**Извлечённый текст**
--------------------------------------------------

Создание революционных организаций якобинского клуба и клуба кордильеров, выпуск газеты «Друг народа», дебаты в Учредительном собрании, бедственное положение королевской четы, гневные высказывания вождей Французской революции, распоряжения городских властей, волнения в рядах национальной гвардии, — ничто не оставалось без внимания Симолина. Информация с его замечаниями немедленно отправлялась в Петербург.
Конечно, такая мелкая личность, как «Честный доброволец», не был посвящен ни в тайны королевского двора, ни в замыслы вождей революции, ни в планы русского посла. Но чутье подсказывало ему, что в Париже грядут важные политические события. Главное — предугадать их и понять, какую из них можно извлечь личную пользу.
Каждый день «Честный доброволец» крутился возле дома русского посла. Он понимал, что за самим Симолиным не стоит следить. Маршруты передвижения по городу столь важной особы известны. Не будет он устраивать тайных встреч: слишком приметен и известен для этого.
А вот помощники и обслуга посла!..
Из немногочисленного окружения Симолина внимание шпика привлек русский юноша — то ли слуга, то ли мелкий чиновник посольства. Он никогда не прогуливался по улицам Парижа. Выходил из дома по вечерам: четыре-пять раз в неделю. Шел деловито, поспешно, иногда озирался. Минут через десять его нагоняла малоприметная карета. На мгновение она останавливалась, юноша вскакивал в нее, кучер щелкал кнутом, и лошади во весь опор неслись дальше, в вечерних сумерках Парижа.
Возвращался загадочный русский юноша обычно через полтора-два часа.
Из кареты он высаживался за несколько кварталов от дома посла.
«Честный доброволец» недоумевал: молодой человек не значился в списке русских дипломатов и их прислуги…
Бывший кладбищенский землекоп пришел к выводу: таинственный юноша является связным между русским послом и очень важными особами Франции.
Но кто они?
«Возможно, след ведет к королевской чете…» — предположил «Честный доброволец».

--------------------------------------------------

**Что сделать A**
Проверьте по тексту про «Честного добровольца», верны ли утверждения: (i) русский юноша выходил из дома по утрам; (ii) обычно он возвращался через полтора-два часа; (iii) из кареты он высаживался прямо у дома посла. На каждое ответьте «да» или «нет» и приведите точную цитату из текста, которая это решает.
**Что сделать B**
Перепишите без изменений строки из записей ниже, начиная со строки, где есть «CAKE: This is», и заканчивая строкой, где есть «allocPoint: This is». Обе эти строки тоже включите.
Текст и записи взяты из разных источников.

**Данные записи**
--------------------------------------------------

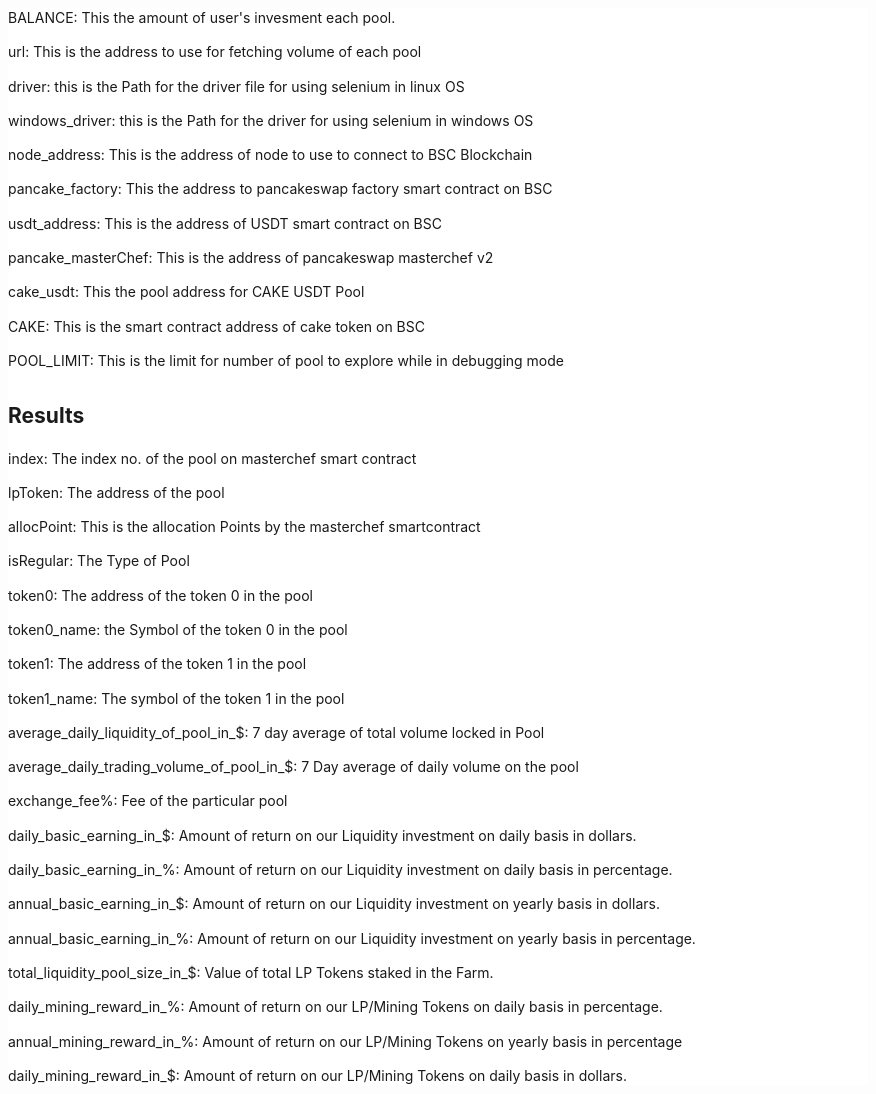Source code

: BALANCE: This the amount of user's invesment each pool.

url: This is the address to use for fetching volume of each pool

driver: this is the Path for the driver file for using selenium in linux OS

windows_driver: this is the Path for the driver for using selenium in windows OS

node_address: This is the address of node to use to connect to BSC Blockchain

pancake_factory: This the address to pancakeswap factory smart contract on BSC

usdt_address: This is the address of USDT smart contract on BSC 

pancake_masterChef: This is the address of pancakeswap masterchef v2

cake_usdt: This the pool address for CAKE USDT Pool

CAKE: This is the smart contract address of cake token on BSC 

POOL_LIMIT: This is the limit for number of pool to explore while in debugging mode

## Results 
index: The index no. of the pool on masterchef smart contract

lpToken: The address of the pool

allocPoint: This is the allocation Points by the masterchef smartcontract

isRegular: The Type of Pool 

token0: The address of the token 0 in the pool

token0_name: the Symbol of the token 0 in the pool

token1: The address of the token 1 in the pool

token1_name: The symbol of the token 1 in the pool

average_daily_liquidity_of_pool_in_$: 7 day average of total volume locked in Pool

average_daily_trading_volume_of_pool_in_$: 7 Day average of daily volume on the pool

exchange_fee%: Fee of the particular pool

daily_basic_earning_in_$: Amount of return on our Liquidity investment on daily basis in dollars.

daily_basic_earning_in_%: Amount of return on our Liquidity investment on daily basis in percentage.

annual_basic_earning_in_$: Amount of return on our Liquidity investment on yearly basis in dollars.

annual_basic_earning_in_%: Amount of return on our Liquidity investment on yearly basis in percentage.

total_liquidity_pool_size_in_$: Value of total LP Tokens staked in the Farm.

daily_mining_reward_in_%: Amount of return on our LP/Mining Tokens on daily basis in percentage.

annual_mining_reward_in_%: Amount of return on our LP/Mining Tokens on yearly basis in percentage

daily_mining_reward_in_$: Amount of return on our LP/Mining Tokens on daily basis in dollars.
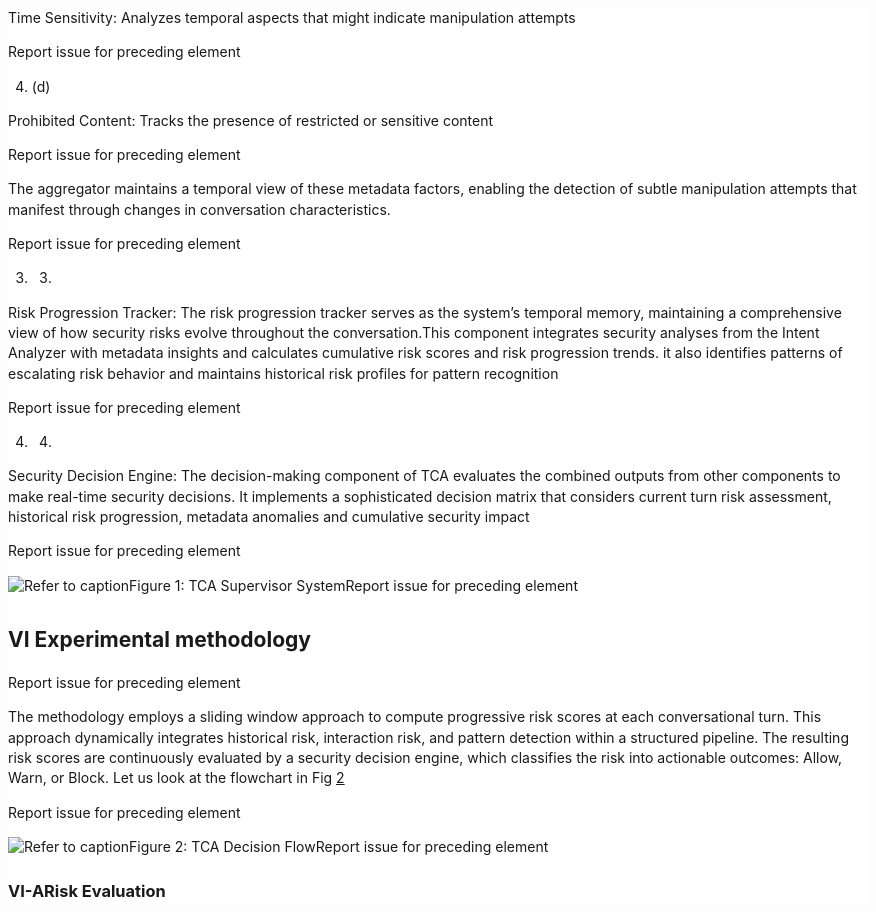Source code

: 
Time Sensitivity: Analyzes temporal aspects that might indicate manipulation attempts

Report issue for preceding element

4. (d)


Prohibited Content: Tracks the presence of restricted or sensitive content

Report issue for preceding element


The aggregator maintains a temporal view of these metadata factors, enabling the detection of subtle manipulation attempts that manifest through changes in conversation characteristics.

Report issue for preceding element

3. 3.


Risk Progression Tracker: The risk progression tracker serves as the system’s temporal memory, maintaining a comprehensive view of how security risks evolve throughout the conversation.This component integrates security analyses from the Intent Analyzer with metadata insights and calculates cumulative risk scores and risk progression trends. it also identifies patterns of escalating risk behavior and maintains historical risk profiles for pattern recognition

Report issue for preceding element

4. 4.


Security Decision Engine: The decision-making component of TCA evaluates the combined outputs from other components to make real-time security decisions. It implements a sophisticated decision matrix that considers current turn risk assessment, historical risk progression, metadata anomalies and cumulative security impact

Report issue for preceding element


![Refer to caption](https://arxiv.org/html/2503.15560v1/extracted/6291629/tca-diagram-1.jpg)Figure 1: TCA Supervisor SystemReport issue for preceding element

## VI Experimental methodology

Report issue for preceding element

The methodology employs a sliding window approach to compute progressive risk scores at each conversational turn. This approach dynamically integrates historical risk, interaction risk, and pattern detection within a structured pipeline. The resulting risk scores are continuously evaluated by a security decision engine, which classifies the risk into actionable outcomes: Allow, Warn, or Block. Let us look at the flowchart in Fig [2](https://arxiv.org/html/2503.15560v1#S6.F2 "Figure 2 ‣ VI Experimental methodology ‣ Temporal Context Awareness: A Defense Framework Against Multi-turn Manipulation Attacks on Large Language Models")

Report issue for preceding element

![Refer to caption](https://arxiv.org/html/2503.15560v1/extracted/6291629/tca-diagram-2.jpg)Figure 2: TCA Decision FlowReport issue for preceding element

### VI-ARisk Evaluation
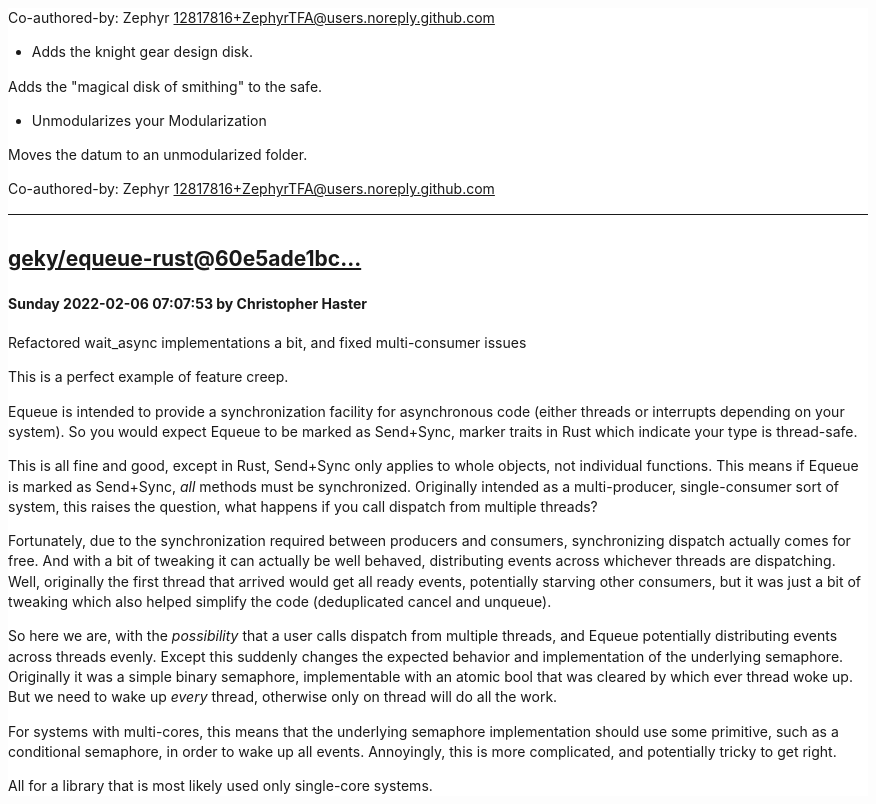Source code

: Co-authored-by: Zephyr <12817816+ZephyrTFA@users.noreply.github.com>

* Adds the knight gear design disk.

Adds the "magical disk of smithing" to the safe.

* Unmodularizes your Modularization

Moves the datum to an unmodularized folder.

Co-authored-by: Zephyr <12817816+ZephyrTFA@users.noreply.github.com>

---
## [geky/equeue-rust](https://github.com/geky/equeue-rust)@[60e5ade1bc...](https://github.com/geky/equeue-rust/commit/60e5ade1bc0dc82207d5d46d161878ddacd61f90)
#### Sunday 2022-02-06 07:07:53 by Christopher Haster

Refactored wait_async implementations a bit, and fixed multi-consumer issues

This is a perfect example of feature creep.

Equeue is intended to provide a synchronization facility for asynchronous
code (either threads or interrupts depending on your system). So you would
expect Equeue to be marked as Send+Sync, marker traits in Rust which indicate
your type is thread-safe.

This is all fine and good, except in Rust, Send+Sync only applies to
whole objects, not individual functions. This means if Equeue is marked
as Send+Sync, _all_ methods must be synchronized. Originally intended
as a multi-producer, single-consumer sort of system, this raises the
question, what happens if you call dispatch from multiple threads?

Fortunately, due to the synchronization required between producers
and consumers, synchronizing dispatch actually comes for free. And with
a bit of tweaking it can actually be well behaved, distributing events
across whichever threads are dispatching. Well, originally the first thread
that arrived would get all ready events, potentially starving other
consumers, but it was just a bit of tweaking which also helped simplify
the code (deduplicated cancel and unqueue).

So here we are, with the _possibility_ that a user calls dispatch from
multiple threads, and Equeue potentially distributing events across
threads evenly. Except this suddenly changes the expected behavior and
implementation of the underlying semaphore. Originally it was a simple
binary semaphore, implementable with an atomic bool that was cleared
by which ever thread woke up. But we need to wake up _every_ thread,
otherwise only on thread will do all the work.

For systems with multi-cores, this means that the underlying semaphore
implementation should use some primitive, such as a conditional
semaphore, in order to wake up all events. Annoyingly, this is more
complicated, and potentially tricky to get right.

All for a library that is most likely used only single-core systems.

--------------------------------------------------

**Ответ A**
(i) Нет: «Выходил из дома по вечерам: четыре-пять раз в неделю».
(ii) Да: «Возвращался загадочный русский юноша обычно через полтора-два часа».
(iii) Нет: «Из кареты он высаживался за несколько кварталов от дома посла».

**Ответ B**
CAKE: This is the smart contract address of cake token on BSC 

POOL_LIMIT: This is the limit for number of pool to explore while in debugging mode

## Results 
index: The index no. of the pool on masterchef smart contract

lpToken: The address of the pool

allocPoint: This is the allocation Points by the masterchef smartcontract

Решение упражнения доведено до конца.